Boris Blacher’s Nachtschwalbe in Leipzig
Boris Blacher was a prominent German composer in the period immediately following the Second World War but his works appear now largely to be ignored. So the Leipzig Opera showed enterprise in mounting the short chamber opera Die Nachtschwalbe. It was doubtless influenced by the fact that a tent outside the theatre is temporarily housing performances while improvements are undertaken for the main stage, and this venue could easily be converted into a Berlin cabaret-dance hall, the setting for the piece. The work can best be described as a romantic thriller: the heroine involved with a criminal is arrested and the investigating police officer eventually turns out to be the father who had irresponsibly abandoned her. Although predominantly realistic in style, the work also has a poetic dimension, the eponymous night bird flying in and out to symbolise a happier past and to awaken the conscience of the father as well as that of the young criminal.

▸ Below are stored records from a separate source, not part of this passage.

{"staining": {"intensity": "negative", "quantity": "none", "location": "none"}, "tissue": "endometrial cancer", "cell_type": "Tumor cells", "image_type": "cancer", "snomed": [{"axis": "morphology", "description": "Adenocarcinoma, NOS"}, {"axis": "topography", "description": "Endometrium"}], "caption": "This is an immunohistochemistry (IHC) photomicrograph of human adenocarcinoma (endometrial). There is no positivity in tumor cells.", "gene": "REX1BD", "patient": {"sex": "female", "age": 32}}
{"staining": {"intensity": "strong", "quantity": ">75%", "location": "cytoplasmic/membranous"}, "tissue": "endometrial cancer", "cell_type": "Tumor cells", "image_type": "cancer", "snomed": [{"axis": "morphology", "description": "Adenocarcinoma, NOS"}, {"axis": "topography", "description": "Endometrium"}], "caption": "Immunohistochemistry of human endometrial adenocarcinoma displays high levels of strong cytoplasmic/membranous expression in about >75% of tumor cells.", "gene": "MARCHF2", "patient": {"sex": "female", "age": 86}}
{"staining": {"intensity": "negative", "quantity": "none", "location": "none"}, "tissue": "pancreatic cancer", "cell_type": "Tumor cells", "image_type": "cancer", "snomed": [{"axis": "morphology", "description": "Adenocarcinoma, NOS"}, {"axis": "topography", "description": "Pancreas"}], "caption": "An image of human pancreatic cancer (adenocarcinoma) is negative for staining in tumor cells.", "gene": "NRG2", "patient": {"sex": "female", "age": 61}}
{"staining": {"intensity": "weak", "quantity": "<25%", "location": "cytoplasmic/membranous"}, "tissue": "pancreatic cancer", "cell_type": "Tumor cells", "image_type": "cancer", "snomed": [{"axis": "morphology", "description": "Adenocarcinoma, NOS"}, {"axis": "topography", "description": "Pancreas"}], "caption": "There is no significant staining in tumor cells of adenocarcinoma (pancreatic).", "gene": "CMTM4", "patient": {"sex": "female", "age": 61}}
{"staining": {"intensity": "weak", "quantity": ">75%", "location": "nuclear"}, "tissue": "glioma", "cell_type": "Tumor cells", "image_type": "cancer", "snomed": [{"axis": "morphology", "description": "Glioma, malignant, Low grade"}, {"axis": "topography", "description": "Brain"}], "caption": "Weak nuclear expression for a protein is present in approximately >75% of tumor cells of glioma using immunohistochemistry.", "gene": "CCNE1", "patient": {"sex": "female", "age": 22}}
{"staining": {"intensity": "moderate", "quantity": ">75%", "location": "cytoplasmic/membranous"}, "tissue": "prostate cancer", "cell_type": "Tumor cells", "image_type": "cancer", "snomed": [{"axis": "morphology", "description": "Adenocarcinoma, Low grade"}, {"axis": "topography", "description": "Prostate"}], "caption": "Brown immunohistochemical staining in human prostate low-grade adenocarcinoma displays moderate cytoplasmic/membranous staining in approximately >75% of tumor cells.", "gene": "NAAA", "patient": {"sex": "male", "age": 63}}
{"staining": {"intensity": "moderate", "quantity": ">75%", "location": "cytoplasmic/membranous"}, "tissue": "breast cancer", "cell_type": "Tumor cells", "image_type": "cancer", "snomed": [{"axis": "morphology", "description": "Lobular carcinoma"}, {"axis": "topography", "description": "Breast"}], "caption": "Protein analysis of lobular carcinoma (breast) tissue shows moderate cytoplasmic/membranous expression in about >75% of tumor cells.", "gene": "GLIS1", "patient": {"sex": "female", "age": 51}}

Dating from 1947, the opera is very much of its period: a society seeking emotional and material relief from the gloom and deprivation of a defeated and deprived Germany; the younger generation trying to understand and come to terms with the guilt of their elders. Although the presentation of the opera in an authentic setting was engaging and the individual roles were well characterised and sung, it was not entirely successful. This was partly a consequence of Blacher’s score which, while superficially attractive in its jazz-inspired style, contains insufficient variety, the regular rhythmic pulse becoming tiresome. And partly because the dance hall environment and atmosphere did not lend itself to the work’s more serious dimension, the symbolism and poetry of the flashbacks not being able to rise above the realistic detail. Still, an interesting revival in Leipzig of a work first performed there.